3.6 Spare Parts Management

3.6.1 General Practice

The stocking levels of spare parts depend on the following parameters:
Frequency of failure
Impact of failure
Cost of spare parts
Degradation of spare parts over time
Equipment reliability
Solar water heating system operators shall maintain an updated list of spare parts suppliers and sufficient spare parts.

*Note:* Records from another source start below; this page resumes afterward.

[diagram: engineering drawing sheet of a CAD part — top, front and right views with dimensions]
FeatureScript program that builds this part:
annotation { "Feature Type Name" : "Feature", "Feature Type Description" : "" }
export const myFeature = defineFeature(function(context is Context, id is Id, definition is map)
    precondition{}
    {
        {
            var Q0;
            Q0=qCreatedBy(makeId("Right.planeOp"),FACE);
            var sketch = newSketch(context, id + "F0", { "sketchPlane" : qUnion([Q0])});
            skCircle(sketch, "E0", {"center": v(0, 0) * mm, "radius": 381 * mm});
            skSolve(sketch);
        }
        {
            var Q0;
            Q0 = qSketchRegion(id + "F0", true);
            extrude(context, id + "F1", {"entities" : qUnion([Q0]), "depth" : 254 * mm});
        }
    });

The minimum spare parts are listed below:
Temperature/pressure relief valve
Air vent
The solar water heating system operator should formulate the spare part list according to their needs.

3.6.2 Best Practice

The type and quantity of on-site spare parts should be derived from fault history and maintenance records and reviewed regularly.
The obsolescence of spare parts and the availability of substitutes should be reviewed regularly.

3.7 Safety and Environmental Management

3.7.1 General Practice

Prior to any maintenance work of solar water heating system, it is necessary to:
Identify all possible risks
Determine the work practices that will be undertaken to remove the risks, or to minimise the risks if they cannot be removed altogether
Communicate with all staff working on-site about these risks and how they will be removed or minimised

3.7.2 Best Practice

The solar water heating system operator should establish an Environment Management System (e.g., ISO 14001) and a Safety Management System (e.g., OHSAS 18001 or ISO 45001).

3.8 Structure and Qualifications of O&M Teams

3.8.1 General Practice

An organisation chart with the names and contact numbers of the O&M team should be provided. The technical staff for the water supply system shall be LPs while those for the electrical system shall be REWs.